Hab' noch mal überlegt und tendiere im Moment doch eher zu der Lösung mit dem Netgear als 1. Gerät, das die Verbindung ins Internet aufbaut, da es sonst zu kompliziert wird mit den WLAN- und LAN-Clients.

Der Provider ist Freenet und folgendes habe ich inzwischen bei Freenet gefunden:


Port- und Firewalleinstellungen für freenetKomplett Telefonie

Die Verbindung zum SIP-Server wird bei freenet DSL-Telefonie über die Ports 5060 und 5069 hergestellt.

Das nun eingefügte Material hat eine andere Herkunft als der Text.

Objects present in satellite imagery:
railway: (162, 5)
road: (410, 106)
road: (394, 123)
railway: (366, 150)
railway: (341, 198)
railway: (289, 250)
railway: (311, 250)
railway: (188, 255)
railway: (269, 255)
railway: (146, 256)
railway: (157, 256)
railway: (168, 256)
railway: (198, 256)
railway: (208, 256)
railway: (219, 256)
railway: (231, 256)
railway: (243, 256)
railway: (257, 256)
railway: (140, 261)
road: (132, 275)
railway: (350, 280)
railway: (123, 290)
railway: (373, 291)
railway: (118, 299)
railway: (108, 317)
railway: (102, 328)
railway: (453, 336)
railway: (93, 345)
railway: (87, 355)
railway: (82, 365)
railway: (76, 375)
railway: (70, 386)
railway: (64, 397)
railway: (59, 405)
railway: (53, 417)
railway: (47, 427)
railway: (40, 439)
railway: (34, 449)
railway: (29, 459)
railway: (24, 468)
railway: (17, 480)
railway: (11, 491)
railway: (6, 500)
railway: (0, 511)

Der STUN-Server wird über die Ports 3478 und 3479 angesprochen. Die Sprachdaten werden im Bereich 16384 bis 16390 übertragen. Das verwendete Protokoll ist UDP.
Um freenet DSL-Telefonie korrekt über einen Router oder hinter einer Firewall nutzen zu können, ist gegebenenfalls eine Freischaltung dieser Ports in Ihrem Router oder Ihrer Firewall erforderlich.
Bei einem Router ist dies oftmals auf den Konfigurationsseiten unter dem Punkt "Port-Forwarding" oder "Firewall" möglich. Genauere Informationen zur Konfiguration Ihres Routers oder Ihrer Firewall erhalten Sie im entsprechenden Handbuch oder direkt beim Hersteller.
Falls Ihr Router "Universal Plug and Play (UPnP)" unterstützt, so ist bei der Verwendung einer aktuellen Version des "freenet Communicator" oder "Communicator lite" keine manuelle Anpassung der Konfiguration erforderlich.


Mit den Angaben sollte es doch möglich sein die Sache gebacken zu kriegen oder?

Ich muss mir natürlich noch ein DSL-Modem für den Netgear besorgen, werd' mir wahrscheinlich ein Teledat 302 für ein paar Euro bei eBay besorgen.

Denkst Du, dass das so klappen sollte?

Gruß Andreas

P.S. Der Port 1701 UDP ist für L2TP-Datenverkehr (braucht man aber glaube ich nur wenn einen Windows-Server im Netz hat und "durchreichen" will...?
aqui
aqui 25.11.2007 um 14:23:23 Uhr
Goto Top
Ja, das sollte damit möglich sein ! UPnP solltest du aus Sicherheitsgründen aber niemals aktivieren. Besser also diese Ports statisch eintragen !
AndreasWu
AndreasWu 26.11.2007 um 10:39:36 Uhr
Goto Top
Ja, das sollte damit möglich sein ! UPnP
solltest du aus Sicherheitsgründen aber
niemals aktivieren. Besser also diese Ports
statisch eintragen !


Ich werd's dann mal so probieren und mich dann zurückmelden.